• Task to carry out:
Of all the entries below, retype only the lines from the one with "5-6 H : 1/4" through the one with "7-8 H : Rock du PG devant - Retour sur le PD", exactly as they appear.

[Page-level text extractions]
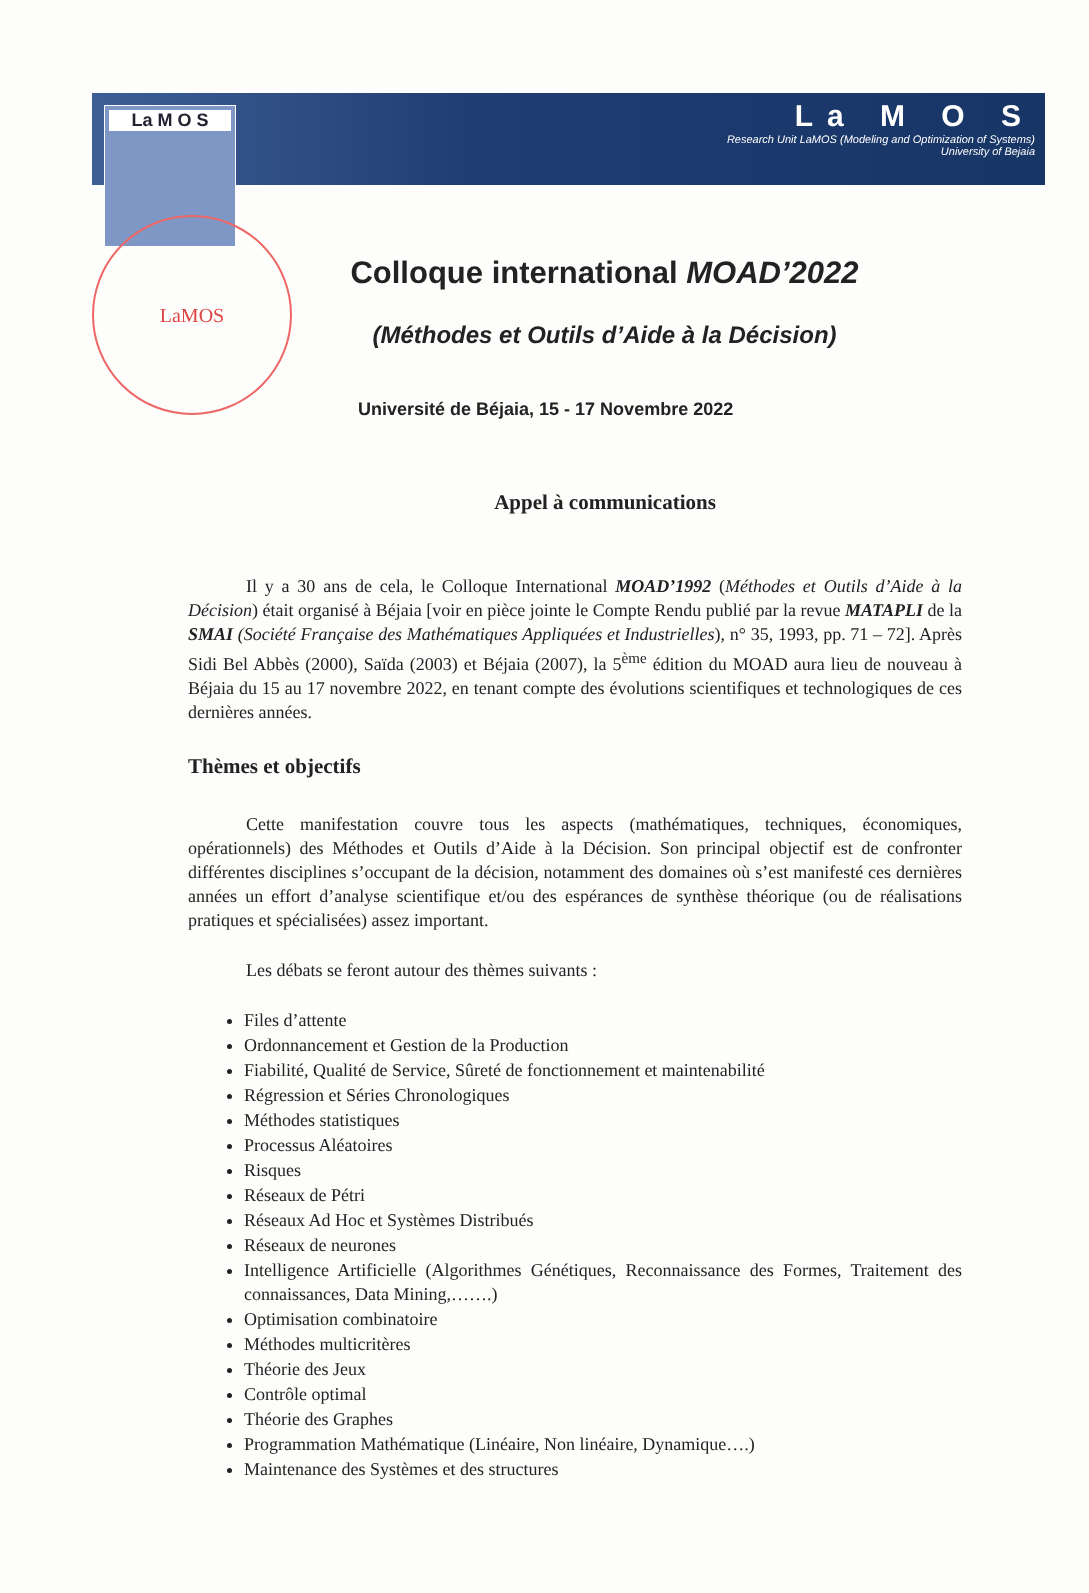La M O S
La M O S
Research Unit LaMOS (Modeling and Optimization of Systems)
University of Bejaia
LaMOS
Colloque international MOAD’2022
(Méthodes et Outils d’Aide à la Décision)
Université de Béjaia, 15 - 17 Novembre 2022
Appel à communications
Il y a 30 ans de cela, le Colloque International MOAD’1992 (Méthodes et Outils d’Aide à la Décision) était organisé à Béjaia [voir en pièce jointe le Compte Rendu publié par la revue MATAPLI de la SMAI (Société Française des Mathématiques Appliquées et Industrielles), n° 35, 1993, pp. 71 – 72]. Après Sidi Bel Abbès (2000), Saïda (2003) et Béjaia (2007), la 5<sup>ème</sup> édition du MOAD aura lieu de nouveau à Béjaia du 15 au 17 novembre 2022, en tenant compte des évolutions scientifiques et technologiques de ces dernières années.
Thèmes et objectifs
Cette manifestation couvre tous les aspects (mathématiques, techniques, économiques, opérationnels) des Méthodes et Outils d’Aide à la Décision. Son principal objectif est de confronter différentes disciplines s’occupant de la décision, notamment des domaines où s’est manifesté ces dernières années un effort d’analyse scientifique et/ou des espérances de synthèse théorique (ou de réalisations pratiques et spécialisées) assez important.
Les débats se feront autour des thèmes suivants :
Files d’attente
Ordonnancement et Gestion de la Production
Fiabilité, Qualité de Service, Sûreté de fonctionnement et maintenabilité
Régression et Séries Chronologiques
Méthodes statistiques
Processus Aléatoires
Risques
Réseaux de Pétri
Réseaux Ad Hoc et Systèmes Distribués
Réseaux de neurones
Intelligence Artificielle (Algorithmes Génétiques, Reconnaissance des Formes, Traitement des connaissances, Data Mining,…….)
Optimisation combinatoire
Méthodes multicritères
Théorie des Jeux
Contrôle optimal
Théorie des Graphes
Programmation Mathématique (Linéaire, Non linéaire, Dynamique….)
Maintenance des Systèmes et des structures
--
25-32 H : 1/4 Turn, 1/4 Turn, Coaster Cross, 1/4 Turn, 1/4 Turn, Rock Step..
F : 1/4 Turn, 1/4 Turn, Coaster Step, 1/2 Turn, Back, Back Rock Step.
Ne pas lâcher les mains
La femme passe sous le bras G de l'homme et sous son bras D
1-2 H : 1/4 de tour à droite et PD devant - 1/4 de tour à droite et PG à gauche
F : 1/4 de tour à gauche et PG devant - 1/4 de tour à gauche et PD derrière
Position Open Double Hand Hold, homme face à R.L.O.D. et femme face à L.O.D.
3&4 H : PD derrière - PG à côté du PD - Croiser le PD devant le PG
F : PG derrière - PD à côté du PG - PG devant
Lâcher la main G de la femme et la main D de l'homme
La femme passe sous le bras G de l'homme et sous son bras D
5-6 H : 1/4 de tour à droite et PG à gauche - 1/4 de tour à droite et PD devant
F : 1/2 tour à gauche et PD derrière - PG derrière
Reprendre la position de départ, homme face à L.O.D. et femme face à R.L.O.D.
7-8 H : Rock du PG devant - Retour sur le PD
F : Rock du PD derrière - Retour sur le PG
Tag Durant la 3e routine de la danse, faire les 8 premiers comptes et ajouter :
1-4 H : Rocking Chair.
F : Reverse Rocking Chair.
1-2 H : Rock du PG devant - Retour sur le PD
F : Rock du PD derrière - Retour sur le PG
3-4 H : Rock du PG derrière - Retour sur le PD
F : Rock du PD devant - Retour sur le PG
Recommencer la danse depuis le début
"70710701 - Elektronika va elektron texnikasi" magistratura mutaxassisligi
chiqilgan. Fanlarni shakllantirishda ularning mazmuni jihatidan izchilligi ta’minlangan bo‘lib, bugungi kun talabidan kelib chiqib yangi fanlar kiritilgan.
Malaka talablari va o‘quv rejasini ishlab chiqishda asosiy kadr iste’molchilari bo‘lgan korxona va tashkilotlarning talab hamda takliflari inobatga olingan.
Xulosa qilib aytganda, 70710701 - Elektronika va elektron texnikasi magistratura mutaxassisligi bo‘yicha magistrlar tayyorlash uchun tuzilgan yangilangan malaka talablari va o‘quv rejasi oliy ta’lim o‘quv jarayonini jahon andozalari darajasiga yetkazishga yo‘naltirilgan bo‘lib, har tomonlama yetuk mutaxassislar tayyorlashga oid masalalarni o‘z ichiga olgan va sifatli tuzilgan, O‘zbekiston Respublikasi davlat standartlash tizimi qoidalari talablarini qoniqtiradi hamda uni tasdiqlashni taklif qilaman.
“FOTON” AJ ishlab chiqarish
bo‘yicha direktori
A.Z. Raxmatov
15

• Solution to the exercise:
5-6 H : 1/4 de tour à droite et PG à gauche - 1/4 de tour à droite et PD devant
F : 1/2 tour à gauche et PD derrière - PG derrière
Reprendre la position de départ, homme face à L.O.D. et femme face à R.L.O.D.
7-8 H : Rock du PG devant - Retour sur le PD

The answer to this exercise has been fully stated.